**Items from a data source:**
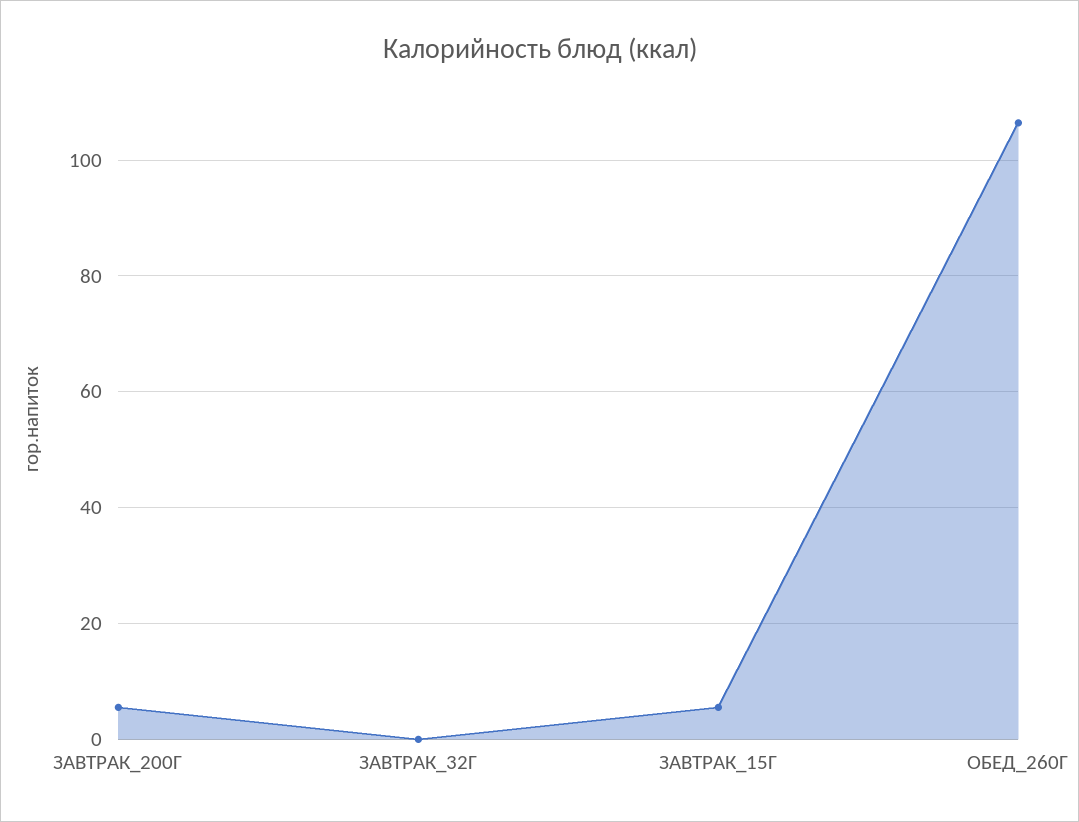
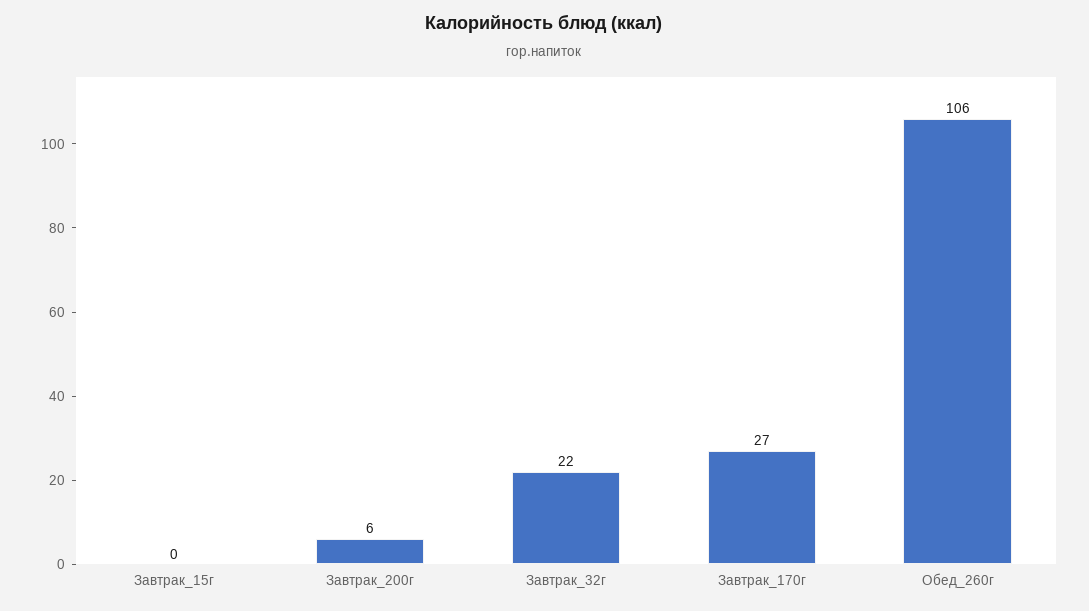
  {
    "ЗАВТРАК_200Г": 6,
-   "ЗАВТРАК_32Г": 0,
+   "ЗАВТРАК_32Г": 22,
-   "ЗАВТРАК_15Г": 6,
+   "ЗАВТРАК_15Г": 0,
-   "ОБЕД_260Г": 106
+   "ОБЕД_260Г": 106,
+   "Завтрак_170г": 27
  }

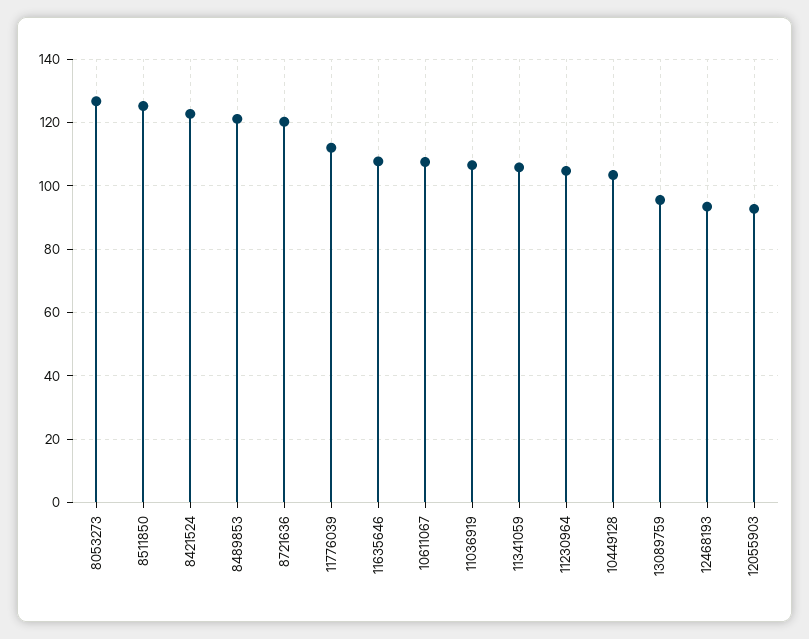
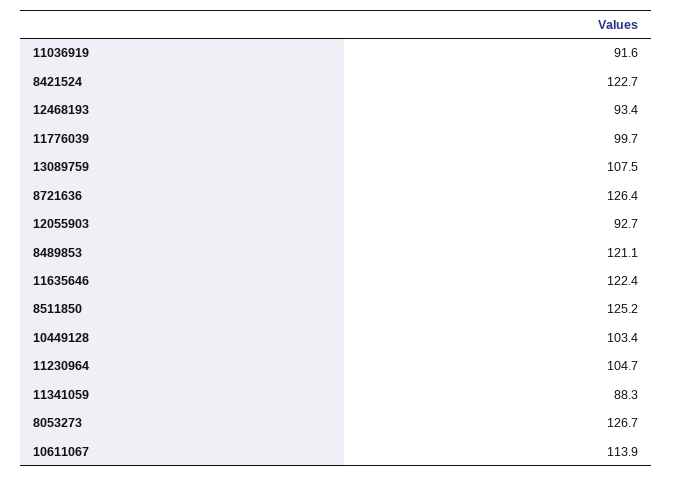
  {
    "8053273": 126.7,
    "8511850": 125.2,
    "8421524": 122.7,
    "8489853": 121.1,
-   "8721636": 120,
+   "8721636": 126.4,
-   "11776039": 112,
+   "11776039": 99.7,
-   "11635646": 108,
+   "11635646": 122.4,
-   "10611067": 108,
+   "10611067": 113.9,
-   "11036919": 106,
+   "11036919": 91.6,
-   "11341059": 106,
+   "11341059": 88.3,
    "11230964": 104.7,
    "10449128": 103.4,
-   "13089759": 96,
+   "13089759": 107.5,
    "12468193": 93.4,
    "12055903": 92.7
  }

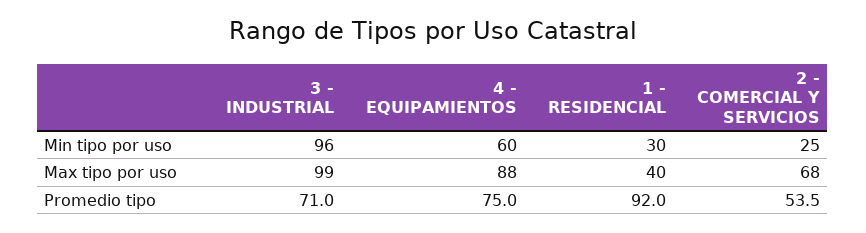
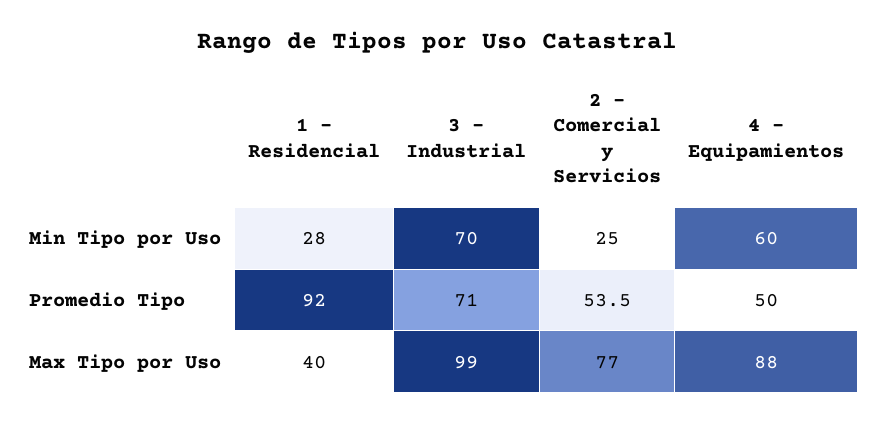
  {
    "3 - INDUSTRIAL": {
-     "Min tipo por uso": 96,
+     "Min tipo por uso": 70,
      "Max tipo por uso": 99,
      "Promedio tipo": 71
    },
    "4 - EQUIPAMIENTOS": {
      "Min tipo por uso": 60,
      "Max tipo por uso": 88,
-     "Promedio tipo": 75
+     "Promedio tipo": 50
    },
    "1 - RESIDENCIAL": {
-     "Min tipo por uso": 30,
+     "Min tipo por uso": 28,
      "Max tipo por uso": 40,
      "Promedio tipo": 92
    },
    "2 - COMERCIAL Y SERVICIOS": {
      "Min tipo por uso": 25,
-     "Max tipo por uso": 68,
+     "Max tipo por uso": 77,
      "Promedio tipo": 53.5
    }
  }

**What you are asked to do:** Repeat the entries above exactly and skip the images.

**Exercise output:**
  {
    "ЗАВТРАК_200Г": 6,
-   "ЗАВТРАК_32Г": 0,
+   "ЗАВТРАК_32Г": 22,
-   "ЗАВТРАК_15Г": 6,
+   "ЗАВТРАК_15Г": 0,
-   "ОБЕД_260Г": 106
+   "ОБЕД_260Г": 106,
+   "Завтрак_170г": 27
  }

  {
    "8053273": 126.7,
    "8511850": 125.2,
    "8421524": 122.7,
    "8489853": 121.1,
-   "8721636": 120,
+   "8721636": 126.4,
-   "11776039": 112,
+   "11776039": 99.7,
-   "11635646": 108,
+   "11635646": 122.4,
-   "10611067": 108,
+   "10611067": 113.9,
-   "11036919": 106,
+   "11036919": 91.6,
-   "11341059": 106,
+   "11341059": 88.3,
    "11230964": 104.7,
    "10449128": 103.4,
-   "13089759": 96,
+   "13089759": 107.5,
    "12468193": 93.4,
    "12055903": 92.7
  }

  {
    "3 - INDUSTRIAL": {
-     "Min tipo por uso": 96,
+     "Min tipo por uso": 70,
      "Max tipo por uso": 99,
      "Promedio tipo": 71
    },
    "4 - EQUIPAMIENTOS": {
      "Min tipo por uso": 60,
      "Max tipo por uso": 88,
-     "Promedio tipo": 75
+     "Promedio tipo": 50
    },
    "1 - RESIDENCIAL": {
-     "Min tipo por uso": 30,
+     "Min tipo por uso": 28,
      "Max tipo por uso": 40,
      "Promedio tipo": 92
    },
    "2 - COMERCIAL Y SERVICIOS": {
      "Min tipo por uso": 25,
-     "Max tipo por uso": 68,
+     "Max tipo por uso": 77,
      "Promedio tipo": 53.5
    }
  }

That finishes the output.